The most common side effects from chemo happen because it lowers the levels of healthy blood cells in your body. These cells fight infection, help with blood clotting, and carry oxygen to all parts of your body,”. https://www.cancer.org/treatment/treatments-and-side-effects/treatment-types/chemotherapy/chemotherapy-side-effects.html
Long-term psychological effects of cancer
A cancer diagnosis can affect the emotional health of patients, families, and caregivers. Common feelings during this life-changing experience include anxiety, distress, and depression. Roles at home, school, and work can be affected. It’s important to recognize these changes and get help when needed.
Counseling and support groups can be beneficial. There are also many online resources available. For example, the National Cancer Institute’s PDQ® Cancer Information Summaries for patients have more information on cancer-related emotional issues.
It is common for cancer survivors to experience anxiety and depression. These feelings may be caused by the cancer itself or by the treatment.
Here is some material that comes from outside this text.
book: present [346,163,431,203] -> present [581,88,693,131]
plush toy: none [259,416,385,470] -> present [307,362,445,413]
Some late effects of cancer treatment can also lead to psychological problems. Survivors need help in finding ways to manage anxiety and depression. Some people find counseling, support groups, and online resources helpful.
Cancer survivors may worry about the cancer coming back (recurrence). They may also worry about other health problems related to the cancer or its treatment. For example, people who have had radiation therapy to the chest area may worry about heart disease.
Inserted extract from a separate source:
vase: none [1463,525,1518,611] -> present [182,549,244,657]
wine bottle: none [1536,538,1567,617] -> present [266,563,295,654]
Some may also have trouble sleeping, feel tired all the time (fatigue), or have physical problems that make it hard to do everyday activities. These problems can make it hard to cope with the emotional effects of cancer.
Some may have trouble with sexual side effects, both men and women. These problems can affect relationships, fertility, desire, and hopes for the future.
Psychological impact of cancer on the family
Cancer affects family and friends, not just the person with the disease. The people in your life may also feel worried, angry, or afraid. Family members may be very supportive, or they may start acting differently toward you.
Talking about your feelings with the people in your life is essential. You may want to join a support group for cancer survivors and their families.
Cancer can take a toll on relationships. The demands of treatment can cause stress and conflict. Some people find that some of their relationships get stronger while others get weaker. You learn who your ride-or-die folks are real quick.
It is common for people with cancer to feel sad, anxious, or depressed. Because of this, they may not be the same person they were before their diagnosis. Instead, they are confused, worried, and uncertain about who they are.
They need us just to sit and “be” with them. Let them feel their feelings, and don’t try to “make it better” just because you want it to be that way. Sure, it is normal to feel that way. Of course, I want my friend to feel better psychologically and spiritually. She’s been broken, had many surgeries, and many of the above-mentioned side effects, and still, things don’t seem to be moving in a better direction yet. Hopefully, it does. But it might not, and that sucks. You just have to be there for them as best you can.
If you are a caregiver of someone with cancer, it is vital to take care of yourself, too. Make sure to eat healthy foods, exercise, and get enough rest. You may also want to join a support group for caregivers of people with cancer.
Long-term side effects of cancer treatments
Long-term side effects of cancer treatments will have emotional, psychological, spiritual, and of course, physical effects, but if the people surrounding these people are truly empathetic, compassionate, informed and non-judgmental it will make this battle much more manageable. Resources are available to help. Please don’t hesitate to reach out for help when you need it.